Dans un premier temps, la directive a répondu à une volonté d’harmonisation et d’intégration, qui s’inscrit dans le mouvement à long terme de la construction européenne. Elle s’inspire très ouvertement du modèle français, en promouvant la prévention, et l’intervention de professionnels spécialisés, libres de tout conflit d’intérêt. À l’inverse, dans les dossiers d'une certaine taille, elle va conduire à un rééquilibrage du rapport de forces, désormais plus favorable aux créanciers, réunis en "classes de parties affectées". Là où notre tradition, qui restera valable pour l’immense majorité des dossiers, repose sur l’égalité de traitement entre les créanciers, la directive prévoit, lorsque certains seuils sont dépassés, que ces créanciers seront désormais réunis en "classes", constituées par l’AJ en fonction de la communauté d’intérêts existant entre eux. Chaque classe pourra se voir proposer un traitement différent. Les créanciers des classes disposant des meilleures garanties devront être payés en priorité, et les classes les plus senior pourront imposer des abandons aux créanciers les plus junior, voire, sous certaines conditions, aux actionnaires eux-mêmes.
"Il n’est que temps de sortir de l’ère des lettres recommandées, sources d’inerties, de coûts inutiles, frustrations et de beaucoup d’inefficacité"
Quels sont vos autres chantiers prioritaires pour 2022 ?
Nous avons un sujet d’accès à la profession et de formation : contrairement à une idée reçue, il n’y a non seulement aucun numerus clausus, mais les AJMJ n’ont aucune charge et ne contrôlent même pas l’inscription de nouveaux professionnels, qui dépend de critères qui ont été massivement assouplis. En seulement six ans, le nombre d’AJ a augmenté de 35 %, alors que le nombre de dossiers n’a jamais été aussi faible. Il faut donc deux choses : travailler avec les universités pour conditionner l’obtention du diplôme à un examen de haut niveau et élargir le champ d’action des professionnels.
Nous avons aussi un chantier majeur de modernisation de nos statuts : il est indispensable de pouvoir élargir nos missions au management de transition, aux mandats d’administrateurs indépendants, à la médiation inter-entreprises au-delà du champ des entreprises en difficulté ou encore à la fiducie. En parallèle, la transposition de la directive européenne implique de moderniser nos tarifs en procédure collective, pour inciter les professionnels à aller vers un aboutissement efficace des procédures. C’est, par ailleurs, l’intérêt général de récompenser la qualité du travail et le résultat obtenu.

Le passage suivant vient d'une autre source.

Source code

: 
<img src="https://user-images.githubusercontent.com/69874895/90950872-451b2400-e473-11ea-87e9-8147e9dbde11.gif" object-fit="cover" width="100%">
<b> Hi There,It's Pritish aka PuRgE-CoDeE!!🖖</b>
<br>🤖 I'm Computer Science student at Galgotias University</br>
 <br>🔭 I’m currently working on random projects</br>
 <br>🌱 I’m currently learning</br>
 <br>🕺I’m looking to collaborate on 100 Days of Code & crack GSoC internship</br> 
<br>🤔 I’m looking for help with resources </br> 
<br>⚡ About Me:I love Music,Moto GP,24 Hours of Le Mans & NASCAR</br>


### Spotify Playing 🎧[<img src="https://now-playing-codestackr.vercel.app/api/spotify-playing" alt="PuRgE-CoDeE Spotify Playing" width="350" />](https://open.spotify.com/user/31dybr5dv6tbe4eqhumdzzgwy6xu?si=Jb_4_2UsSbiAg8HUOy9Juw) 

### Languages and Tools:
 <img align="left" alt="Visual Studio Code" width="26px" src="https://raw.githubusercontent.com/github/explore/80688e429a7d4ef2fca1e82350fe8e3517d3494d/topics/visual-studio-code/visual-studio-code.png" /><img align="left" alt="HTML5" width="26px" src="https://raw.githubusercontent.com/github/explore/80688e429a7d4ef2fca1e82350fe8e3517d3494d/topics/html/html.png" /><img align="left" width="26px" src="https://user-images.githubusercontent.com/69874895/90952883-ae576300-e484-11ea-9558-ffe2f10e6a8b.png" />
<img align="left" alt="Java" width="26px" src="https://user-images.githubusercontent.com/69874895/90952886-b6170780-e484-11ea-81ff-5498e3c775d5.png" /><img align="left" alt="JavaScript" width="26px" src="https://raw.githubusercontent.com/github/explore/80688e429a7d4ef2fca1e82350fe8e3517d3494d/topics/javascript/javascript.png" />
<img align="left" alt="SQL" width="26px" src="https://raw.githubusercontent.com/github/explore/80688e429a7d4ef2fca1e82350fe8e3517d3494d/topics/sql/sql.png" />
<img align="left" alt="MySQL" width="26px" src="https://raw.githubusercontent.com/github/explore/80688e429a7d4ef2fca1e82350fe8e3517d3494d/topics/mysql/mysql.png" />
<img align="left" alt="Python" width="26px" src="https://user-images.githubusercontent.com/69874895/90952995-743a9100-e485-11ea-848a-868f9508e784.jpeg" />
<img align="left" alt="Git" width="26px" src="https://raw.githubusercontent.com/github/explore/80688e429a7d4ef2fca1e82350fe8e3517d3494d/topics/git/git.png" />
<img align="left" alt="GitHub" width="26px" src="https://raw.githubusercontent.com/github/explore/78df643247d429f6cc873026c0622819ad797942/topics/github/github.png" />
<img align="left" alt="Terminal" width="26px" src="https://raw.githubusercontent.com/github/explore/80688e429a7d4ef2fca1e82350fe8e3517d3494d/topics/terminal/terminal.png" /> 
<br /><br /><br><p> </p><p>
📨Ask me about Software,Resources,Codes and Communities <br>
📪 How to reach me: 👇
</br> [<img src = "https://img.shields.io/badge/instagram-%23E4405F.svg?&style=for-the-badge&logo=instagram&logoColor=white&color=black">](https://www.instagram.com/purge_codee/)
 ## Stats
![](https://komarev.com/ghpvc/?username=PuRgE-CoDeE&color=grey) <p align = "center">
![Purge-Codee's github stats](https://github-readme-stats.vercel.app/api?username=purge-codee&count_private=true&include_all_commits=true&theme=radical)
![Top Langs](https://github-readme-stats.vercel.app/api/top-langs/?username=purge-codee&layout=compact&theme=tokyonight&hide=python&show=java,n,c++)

Nous avons, enfin, un sujet de transformation digitale : il faut nous doter d’un outil numérique unique permettant d’interagir avec les personnes concernées par les procédures collectives : déclarations et contestations de créances, interrogation sur le plan, téléchargement des jugements, établissement des certificats d’irrécouvrabilité, etc. Il n’est que temps de sortir de l’ère des lettres recommandées, sources d’inerties, de coûts inutiles, frustrations et de beaucoup d’inefficacité. On pourrait ajouter que le passage, enfin, au tout-digital permettrait de réduire notre empreinte écologique. Deux conditions sont nécessaires pour que ce système fonctionne : un système de télédéclaration de créances en ligne quasi-obligatoire, inspiré de la déclaration d’impôts, et payant, pour couvrir les coûts de sécurisation et d’entretien d’une telle plateforme. Il restera, de loin, moins coûteux que les actuels envois recommandés.